= Tim9-Tim10 complex =

Tim9 and Tim10 make up the group of essential small Tim proteins that assist in transport of hydrophobic precursors across the intermembrane space in mammalian cells. Both Tim9 and Tim10 form a hexamer, the Tim9-Tim10 complex, that when associated, functions as a chaperone to assist translocation of preproteins from the outer mitochondrial membrane to the translocase of the inner membrane. The functional Tim9-Tim10 complex not only directs preproteins to the inner mitochondrial membrane in order to interact with the TIM22 complex, but also guides β-barrel precursor proteins to the sorting and assembly machinery (SAM) of the outer membrane.

==Structure of the Tim9-Tim10 complex==
The Tim9-Tim10 complex is made up of three Tim9 molecules and three Tim10 molecules. Each Tim9 and Tim10 subunit consists of 80-110 amino acid residues with four conserved cysteine residues that form two intramolecular disulfide bonds. Each subunit folds into a helix-loop-helix structure, with each loop forming a donut shape that comprises the upper face of the complex. The structure of the Tim9-Tim10 complex takes on the form of an α-propeller, with two helical blades radiating from a narrow central pore.

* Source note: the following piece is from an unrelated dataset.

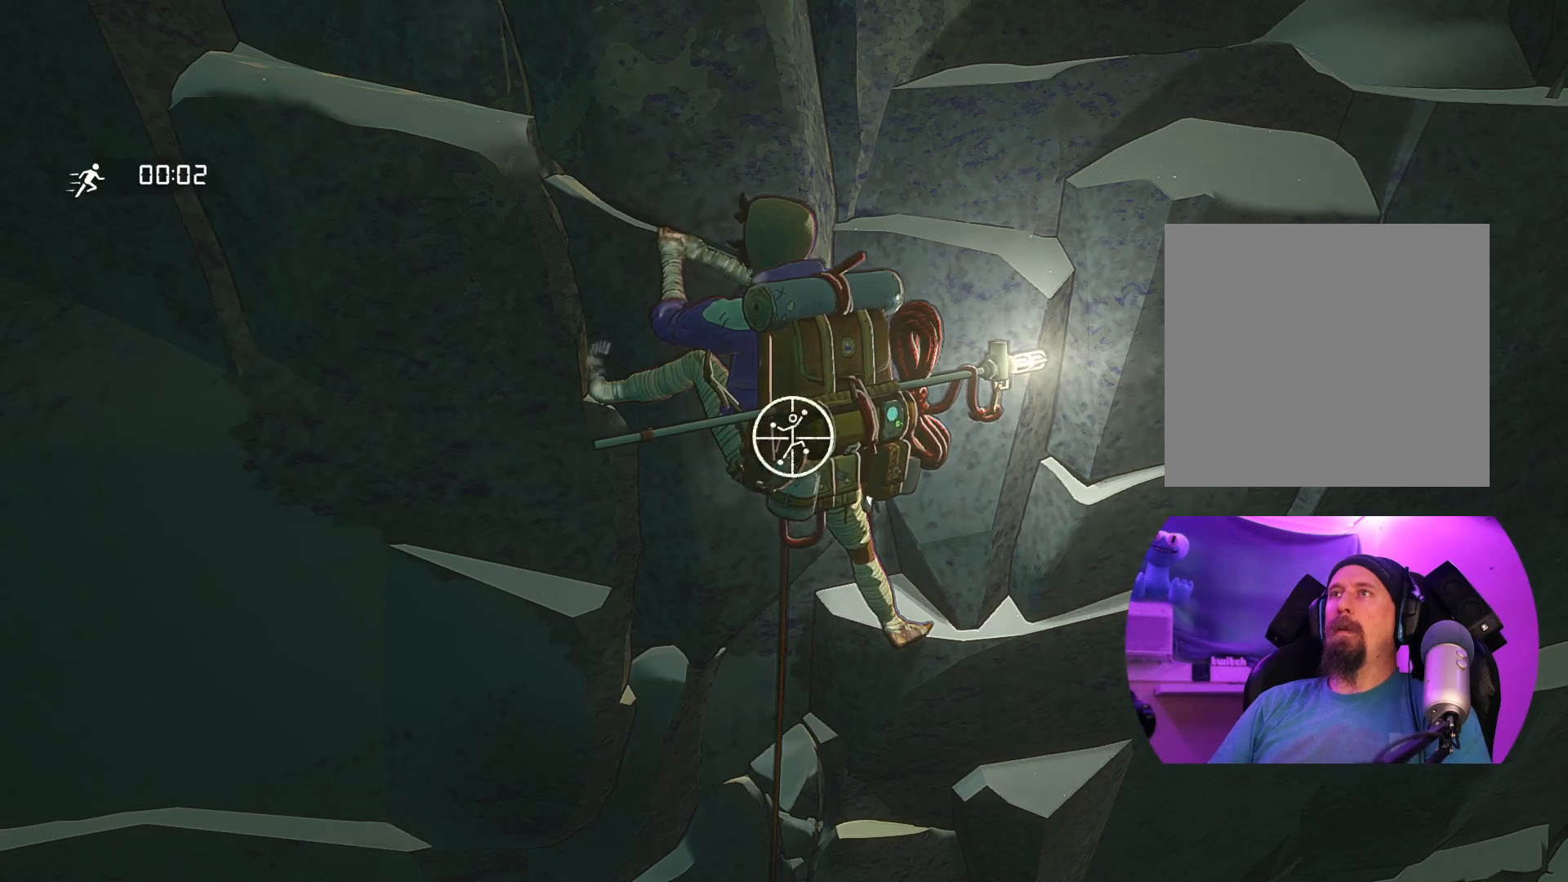
{"buttons": ["R1"], "left_stick": "up-left", "right_stick": "center", "events": [[317, "left_stick", "up-left"]]}
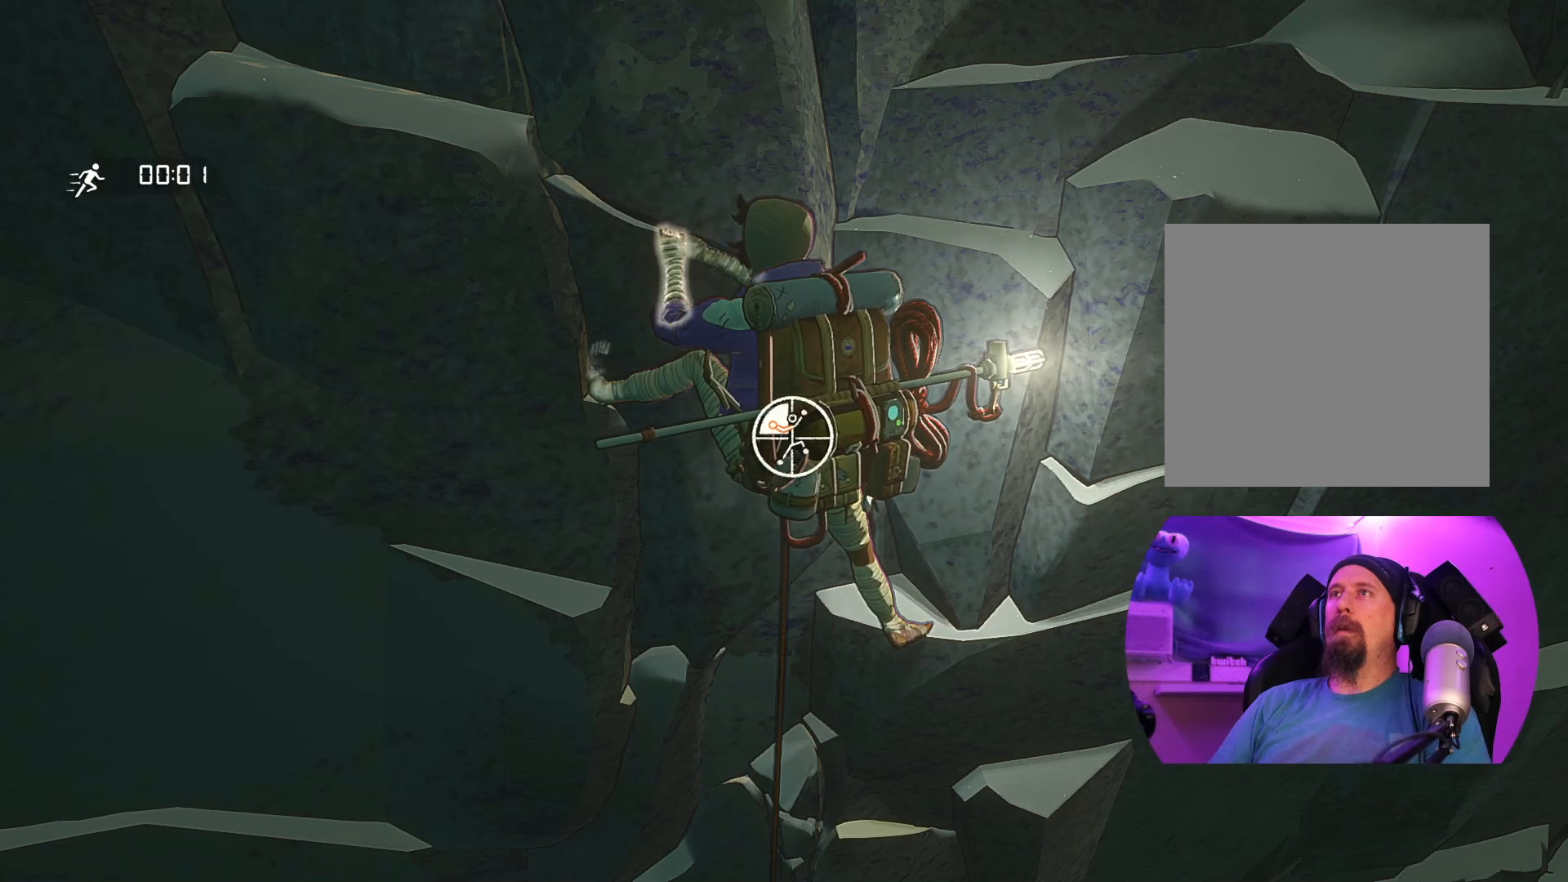
{"buttons": [], "left_stick": "up-left", "right_stick": "center", "events": [[117, "R1", "up"]]}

==Biogenesis of the small Tims==
Small Tim proteins are synthesised lacking a cleavable presequence, but instead containing internal targeting information and need to be imported to the intermembrane space. The intermembrane space import and assembly machinery (MIA) is believed to mediate transport of the small Tim precursors into the intermembrane space subcompartment. MIA is composed of two main essential cysteine-rich proteins; Mia40 and Erv1. Mia40 is also referred to as Tim40 in yeast and deficiency of Mia40 has been reported to affect import of the small Tims. Mia40 is anchored to the mitochondrial inner membrane via an N-terminal hydrophobic segment, exposing a large domain to the intermembrane space. It contains 6 conserved cysteine residues, which allow the binding of incoming Tim precursor proteins. Following import of small Tim proteins into the intermembrane space Mia40 interacts with small Tim proteins via disulfide bonds. Following isomerisation of the disulfide bridge, the polypeptide is released. Mia40 which is now in reduced state, is then oxidised by Erv1. This oxidation step is vital to facilitate further rounds of precursor protein import. Without Erv1 activity, reduced Mia40 accumulates and is in inactive conformation. Interaction between the incoming precursor proteins, Mia40 and Erv1, is maintained as a result of a flow of electrons that are transferred from the incoming protein to Mia40 and from reduced Mia40 to oxidised Erv1. Precursors are then released in oxidised state and form disulfide bridges which prevents their escape out of the intermembrane space. Small Tim proteins are then maintained in active conformation within the intermembrane space by Hot13 (helper of Tims). It is possible that Hot13 may have reducing effects on small Tim proteins as they counterbalance the harmful effects that oxidative agents exhibit.